Придирчиво оглядел Костик ряды картофельных клубней, осыпанные белыми звездочками непахучих цветов. Погрозил Тимке пальцем.

— Хитрый, Митрий! Где же у тебя больше? Больше-то как раз у меня!

— Не возражаю: давай поменяемся. Ты пропалывай мою полоску, а я твою, — этак спокойненько сказал Тимка. — Но заранее предупреждаю: не видать тебе, парень, как своих ушей, трех медовых пряников!

Дрогнули у Костика уголки пересохших губ. Вместо глаз — узенькие косящие щелки. Секунда раздумья, и вот он уже машет руками.

— Проваливай, проваливай! С тобой и пошутить нельзя!

Боясь, как бы Тимка его не опередил, Костик старался изо всех сил. Выдергивал с корнями кустики молочая, пырея и бросал их на тропку. Но вот с вьюнком-березкой расправляться было посложнее. Сорняк опутывал всю картофельную ботву, и тут уж поневоле приходилось подолгу возиться.

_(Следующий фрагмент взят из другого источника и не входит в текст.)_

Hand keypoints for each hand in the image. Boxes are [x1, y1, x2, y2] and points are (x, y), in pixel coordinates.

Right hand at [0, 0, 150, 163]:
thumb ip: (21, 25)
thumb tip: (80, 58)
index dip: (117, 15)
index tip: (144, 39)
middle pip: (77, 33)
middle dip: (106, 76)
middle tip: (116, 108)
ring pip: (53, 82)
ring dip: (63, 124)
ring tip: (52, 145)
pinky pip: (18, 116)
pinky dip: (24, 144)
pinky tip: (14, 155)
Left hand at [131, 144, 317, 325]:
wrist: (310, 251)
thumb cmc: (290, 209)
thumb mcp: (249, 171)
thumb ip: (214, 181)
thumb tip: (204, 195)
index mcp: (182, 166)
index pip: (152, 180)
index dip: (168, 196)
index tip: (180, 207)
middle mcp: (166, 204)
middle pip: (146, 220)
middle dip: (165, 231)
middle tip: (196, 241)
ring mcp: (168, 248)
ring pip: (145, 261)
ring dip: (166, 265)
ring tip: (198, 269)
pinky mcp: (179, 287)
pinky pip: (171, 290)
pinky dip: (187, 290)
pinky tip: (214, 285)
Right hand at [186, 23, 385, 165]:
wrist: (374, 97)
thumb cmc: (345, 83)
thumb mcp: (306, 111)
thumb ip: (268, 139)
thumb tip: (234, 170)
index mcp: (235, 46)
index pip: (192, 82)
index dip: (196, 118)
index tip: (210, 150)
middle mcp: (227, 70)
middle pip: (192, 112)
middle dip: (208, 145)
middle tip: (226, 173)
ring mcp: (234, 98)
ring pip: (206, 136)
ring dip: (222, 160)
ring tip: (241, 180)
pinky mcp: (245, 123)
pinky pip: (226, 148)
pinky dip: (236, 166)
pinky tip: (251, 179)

Рядом с Костиком резвился Мишка. Котенок забавлялся с лодочкой, вырезанной Костиком из толстого куска сосновой коры. Он хватал ее зубами за острый нос и, припав на мохнатые передние лапы, сердито урчал, недобро сверкая горящими глазами. Наверно, Мишка репетировал, представляя себе настоящую схватку с живой мышью.

Вдруг возле котенка тяжело шлепнулся навзничь золотисто-зеленый жук, будто отлитый из бронзы. Вначале Мишка страшно перепугался. Он пружинисто отпрыгнул в сторону, изогнул колесом спину и весь ощетинился. Серые пушинки на его загривке стояли дыбом, серебристо переливались.